Data in this exercise below:

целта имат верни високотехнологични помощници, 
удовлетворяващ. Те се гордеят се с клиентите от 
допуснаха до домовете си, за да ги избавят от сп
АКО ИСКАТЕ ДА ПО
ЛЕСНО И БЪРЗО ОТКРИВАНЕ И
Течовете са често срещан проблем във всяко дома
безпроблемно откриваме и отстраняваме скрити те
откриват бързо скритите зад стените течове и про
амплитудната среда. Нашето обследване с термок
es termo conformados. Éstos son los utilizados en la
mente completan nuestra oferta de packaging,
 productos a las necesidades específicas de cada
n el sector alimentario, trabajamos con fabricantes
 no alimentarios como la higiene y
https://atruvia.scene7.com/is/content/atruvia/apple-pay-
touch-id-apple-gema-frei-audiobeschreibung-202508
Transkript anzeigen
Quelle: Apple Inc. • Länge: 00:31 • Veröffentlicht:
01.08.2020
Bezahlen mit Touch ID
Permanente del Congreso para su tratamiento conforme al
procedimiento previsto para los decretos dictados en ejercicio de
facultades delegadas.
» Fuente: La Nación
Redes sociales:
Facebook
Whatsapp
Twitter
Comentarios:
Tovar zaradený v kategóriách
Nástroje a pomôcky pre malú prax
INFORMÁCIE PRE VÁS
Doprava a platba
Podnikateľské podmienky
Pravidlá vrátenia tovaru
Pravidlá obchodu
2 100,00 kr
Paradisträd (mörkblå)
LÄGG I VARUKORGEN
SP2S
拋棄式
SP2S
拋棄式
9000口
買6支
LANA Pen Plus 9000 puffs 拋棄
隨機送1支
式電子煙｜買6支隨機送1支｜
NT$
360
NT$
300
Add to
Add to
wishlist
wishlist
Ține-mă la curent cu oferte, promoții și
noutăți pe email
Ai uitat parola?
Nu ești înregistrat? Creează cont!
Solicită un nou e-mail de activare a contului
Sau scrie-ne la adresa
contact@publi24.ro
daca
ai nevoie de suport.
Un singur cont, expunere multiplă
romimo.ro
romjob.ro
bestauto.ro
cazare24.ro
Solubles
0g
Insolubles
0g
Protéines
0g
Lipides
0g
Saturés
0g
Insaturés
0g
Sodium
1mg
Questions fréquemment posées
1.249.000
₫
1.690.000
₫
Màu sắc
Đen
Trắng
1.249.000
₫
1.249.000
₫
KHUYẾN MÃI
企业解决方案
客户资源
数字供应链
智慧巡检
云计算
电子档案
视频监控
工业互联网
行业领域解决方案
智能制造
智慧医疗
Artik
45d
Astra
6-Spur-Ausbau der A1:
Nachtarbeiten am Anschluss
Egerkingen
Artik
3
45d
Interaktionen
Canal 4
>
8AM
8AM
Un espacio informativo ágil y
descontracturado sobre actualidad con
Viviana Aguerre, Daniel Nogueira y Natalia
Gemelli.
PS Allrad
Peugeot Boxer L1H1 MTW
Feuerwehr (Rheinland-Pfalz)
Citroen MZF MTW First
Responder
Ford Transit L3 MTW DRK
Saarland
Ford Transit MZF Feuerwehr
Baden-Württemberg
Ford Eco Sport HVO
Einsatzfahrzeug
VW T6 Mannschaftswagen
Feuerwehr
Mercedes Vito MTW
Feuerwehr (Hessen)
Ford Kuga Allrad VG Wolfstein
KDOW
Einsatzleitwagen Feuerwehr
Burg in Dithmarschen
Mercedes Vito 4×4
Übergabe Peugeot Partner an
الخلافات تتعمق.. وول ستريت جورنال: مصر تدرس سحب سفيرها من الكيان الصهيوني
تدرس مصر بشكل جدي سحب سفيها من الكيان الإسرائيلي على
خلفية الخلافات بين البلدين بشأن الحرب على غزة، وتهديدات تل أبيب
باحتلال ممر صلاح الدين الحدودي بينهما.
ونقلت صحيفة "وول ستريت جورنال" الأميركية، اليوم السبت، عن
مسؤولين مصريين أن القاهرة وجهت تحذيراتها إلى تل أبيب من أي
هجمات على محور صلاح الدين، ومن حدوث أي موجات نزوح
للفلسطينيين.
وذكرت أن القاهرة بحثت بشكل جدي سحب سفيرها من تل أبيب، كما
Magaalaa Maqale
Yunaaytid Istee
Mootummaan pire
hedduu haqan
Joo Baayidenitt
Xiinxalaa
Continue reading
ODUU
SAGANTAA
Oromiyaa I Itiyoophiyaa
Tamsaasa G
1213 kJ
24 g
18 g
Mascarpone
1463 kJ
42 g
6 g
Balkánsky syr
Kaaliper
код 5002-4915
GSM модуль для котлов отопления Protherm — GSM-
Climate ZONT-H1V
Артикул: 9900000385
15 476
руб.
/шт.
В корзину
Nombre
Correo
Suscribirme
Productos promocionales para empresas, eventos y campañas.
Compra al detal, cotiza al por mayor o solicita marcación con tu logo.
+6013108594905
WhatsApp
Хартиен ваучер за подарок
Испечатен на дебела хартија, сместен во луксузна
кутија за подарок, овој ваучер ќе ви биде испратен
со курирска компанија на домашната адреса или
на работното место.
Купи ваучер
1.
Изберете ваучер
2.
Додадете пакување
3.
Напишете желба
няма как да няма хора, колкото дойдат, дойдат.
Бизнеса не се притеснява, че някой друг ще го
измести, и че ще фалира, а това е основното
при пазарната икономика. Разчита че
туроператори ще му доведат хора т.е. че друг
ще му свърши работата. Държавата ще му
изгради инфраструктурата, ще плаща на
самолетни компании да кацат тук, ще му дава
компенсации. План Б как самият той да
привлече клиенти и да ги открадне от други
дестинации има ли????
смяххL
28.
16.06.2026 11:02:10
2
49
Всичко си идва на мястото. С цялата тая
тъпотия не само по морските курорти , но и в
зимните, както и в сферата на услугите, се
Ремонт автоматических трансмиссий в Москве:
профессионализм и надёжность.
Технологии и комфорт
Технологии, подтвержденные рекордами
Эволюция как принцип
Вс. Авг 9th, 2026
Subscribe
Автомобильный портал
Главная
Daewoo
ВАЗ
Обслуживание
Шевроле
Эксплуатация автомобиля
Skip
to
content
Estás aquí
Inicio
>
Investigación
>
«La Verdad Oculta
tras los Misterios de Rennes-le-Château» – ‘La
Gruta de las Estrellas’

End of Data in this exercise.

> **Work required**
Find "Ford Transit MZF Feuerwehr" in the entries above and copy that whole line exactly, then each line after it through the line that contains "Всичко си идва на мястото. С цялата тая".

> **Exercise answer**
Ford Transit MZF Feuerwehr
Baden-Württemberg
Ford Eco Sport HVO
Einsatzfahrzeug
VW T6 Mannschaftswagen
Feuerwehr
Mercedes Vito MTW
Feuerwehr (Hessen)
Ford Kuga Allrad VG Wolfstein
KDOW
Einsatzleitwagen Feuerwehr
Burg in Dithmarschen
Mercedes Vito 4×4
Übergabe Peugeot Partner an
الخلافات تتعمق.. وول ستريت جورنال: مصر تدرس سحب سفيرها من الكيان الصهيوني
تدرس مصر بشكل جدي سحب سفيها من الكيان الإسرائيلي على
خلفية الخلافات بين البلدين بشأن الحرب على غزة، وتهديدات تل أبيب
باحتلال ممر صلاح الدين الحدودي بينهما.
ونقلت صحيفة "وول ستريت جورنال" الأميركية، اليوم السبت، عن
مسؤولين مصريين أن القاهرة وجهت تحذيراتها إلى تل أبيب من أي
هجمات على محور صلاح الدين، ومن حدوث أي موجات نزوح
للفلسطينيين.
وذكرت أن القاهرة بحثت بشكل جدي سحب سفيرها من تل أبيب، كما
Magaalaa Maqale
Yunaaytid Istee
Mootummaan pire
hedduu haqan
Joo Baayidenitt
Xiinxalaa
Continue reading
ODUU
SAGANTAA
Oromiyaa I Itiyoophiyaa
Tamsaasa G
1213 kJ
24 g
18 g
Mascarpone
1463 kJ
42 g
6 g
Balkánsky syr
Kaaliper
код 5002-4915
GSM модуль для котлов отопления Protherm — GSM-
Climate ZONT-H1V
Артикул: 9900000385
15 476
руб.
/шт.
В корзину
Nombre
Correo
Suscribirme
Productos promocionales para empresas, eventos y campañas.
Compra al detal, cotiza al por mayor o solicita marcación con tu logo.
+6013108594905
WhatsApp
Хартиен ваучер за подарок
Испечатен на дебела хартија, сместен во луксузна
кутија за подарок, овој ваучер ќе ви биде испратен
со курирска компанија на домашната адреса или
на работното место.
Купи ваучер
1.
Изберете ваучер
2.
Додадете пакување
3.
Напишете желба
няма как да няма хора, колкото дойдат, дойдат.
Бизнеса не се притеснява, че някой друг ще го
измести, и че ще фалира, а това е основното
при пазарната икономика. Разчита че
туроператори ще му доведат хора т.е. че друг
ще му свърши работата. Държавата ще му
изгради инфраструктурата, ще плаща на
самолетни компании да кацат тук, ще му дава
компенсации. План Б как самият той да
привлече клиенти и да ги открадне от други
дестинации има ли????
смяххL
28.
16.06.2026 11:02:10
2
49
Всичко си идва на мястото. С цялата тая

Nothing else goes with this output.